■ **練習課題 1**
ページ本文に書かれている事実をもとに、次の問いに答えよ。
(a) バース予約・受付システムが独自開発されたのは何年か。
(b) 福岡運輸の拠点数は、グループで何カ所に広がったか。
(c) 4年後に迎えるのは創業何年か。
■ **練習課題 2**
記録の最初の行から始め、「crop: left 18.091%, top」を含む行で止めて、その範囲の各行を1行1文字列のJSONリストとして書き出すこと。空行は除く。

■ **ページ本文**
********************

富永 当初は瞬間的に大きく落ち込んだが、次第に緩やかに回復した。コロナ前と比べ残り1~3ポイント足りない印象がある。コロナ禍を通じて食品物流の底堅さを実感した。
―経営戦略に影響は。
富永 基本的に変わらない。定温サービスを安定的に提供する基本的な方針を貫いている。一方、実務や管理の変更はあった。オンライン会議の導入で、短時間の役員会議を開くなどコミュニケーションしやすくなった。また法律を順守するため中継輸送、フェリーの活用など時代に応じた対応は欠かせない。
―DX(デジタルトランスフォーメーション)戦略を策定した。
富永 19年に独自開発したバース予約・受付システムが試金石となり、大きな可能性を感じている。物流データとデジタル技術の活用で業務の効率化と全体最適化を実現していく。さらにコロナ禍で開発が加速したのが研修システム。スマートフォンで約1分の動画を視聴後、問題を解く気軽さもあり好評だ。

業界に危機感発信力高める

―次の10年は。
富永 成長を遂げ、注目を浴びる企業であり続けることに注力したい。企業の認知度を高めることは業界発展に貢献できると信じる。例えば(ドライバーの労働規制強化に伴う)2024年問題は業界の常識だが、世間の理解度は低い。ドライバーは貴重な存在で尊敬されるべきだ。運賃・料金の適正化で、見合った対価を受け取れるようにしなければ物流は止まる。そのためにも発信力を高めていく。

記者席 パイオニア精神、今も

創業者のパイオニア精神を脈々と受け継ぐ。約5年前、アリババグループトップの講演で「日本は市場ではなく、中国で売れる物を探す国」という、常識を覆す発言に衝撃を受けた。伊高級自動車ブランド「アルファロメオ」350台を33秒で完売した話題は胸に深く刻み込まれ、「発想が変わる」。
福岡運輸は冷凍・冷蔵物流の名門。20カ所だった拠点数はグループで26カ所に広がり、M&A、自社施設の賃貸などサービスの幅を広げている。就任当初の夢は海外だったがコロナ禍で事実上、中止に。「ロマンはある」と静かに構想を練っているかのようだ。
4年後は創業70年を迎えるが「運べなくなっているかもしれない」と危機感は強い。物流の安定化に向けて地元、業界のけん引役として今後の活躍に注目したい。

********************

■ **抜粋データ**
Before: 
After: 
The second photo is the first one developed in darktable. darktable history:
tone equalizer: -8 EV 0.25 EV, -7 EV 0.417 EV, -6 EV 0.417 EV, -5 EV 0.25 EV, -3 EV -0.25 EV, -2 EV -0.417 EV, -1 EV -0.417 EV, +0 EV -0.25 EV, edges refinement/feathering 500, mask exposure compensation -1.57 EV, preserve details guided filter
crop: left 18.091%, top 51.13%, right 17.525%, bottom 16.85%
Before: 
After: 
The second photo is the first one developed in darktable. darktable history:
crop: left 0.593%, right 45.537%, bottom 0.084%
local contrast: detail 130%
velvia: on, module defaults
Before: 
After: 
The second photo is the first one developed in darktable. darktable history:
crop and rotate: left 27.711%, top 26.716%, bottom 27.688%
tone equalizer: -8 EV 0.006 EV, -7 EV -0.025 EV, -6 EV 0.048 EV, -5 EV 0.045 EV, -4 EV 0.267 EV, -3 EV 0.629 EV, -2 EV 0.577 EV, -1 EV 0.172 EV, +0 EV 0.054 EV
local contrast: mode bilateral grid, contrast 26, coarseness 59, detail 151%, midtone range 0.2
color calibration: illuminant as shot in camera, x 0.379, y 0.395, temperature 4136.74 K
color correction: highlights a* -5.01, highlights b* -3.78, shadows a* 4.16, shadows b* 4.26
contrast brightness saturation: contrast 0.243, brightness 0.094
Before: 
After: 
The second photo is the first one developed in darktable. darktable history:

********************

■ **完成解答 1**
(a) 19年
(b) 26カ所
(c) 創業70年

■ **完成解答 2**
[
  "Before: ",
  "After: ",
  "The second photo is the first one developed in darktable. darktable history:",
  "tone equalizer: -8 EV 0.25 EV, -7 EV 0.417 EV, -6 EV 0.417 EV, -5 EV 0.25 EV, -3 EV -0.25 EV, -2 EV -0.417 EV, -1 EV -0.417 EV, +0 EV -0.25 EV, edges refinement/feathering 500, mask exposure compensation -1.57 EV, preserve details guided filter",
  "crop: left 18.091%, top 51.13%, right 17.525%, bottom 16.85%"
]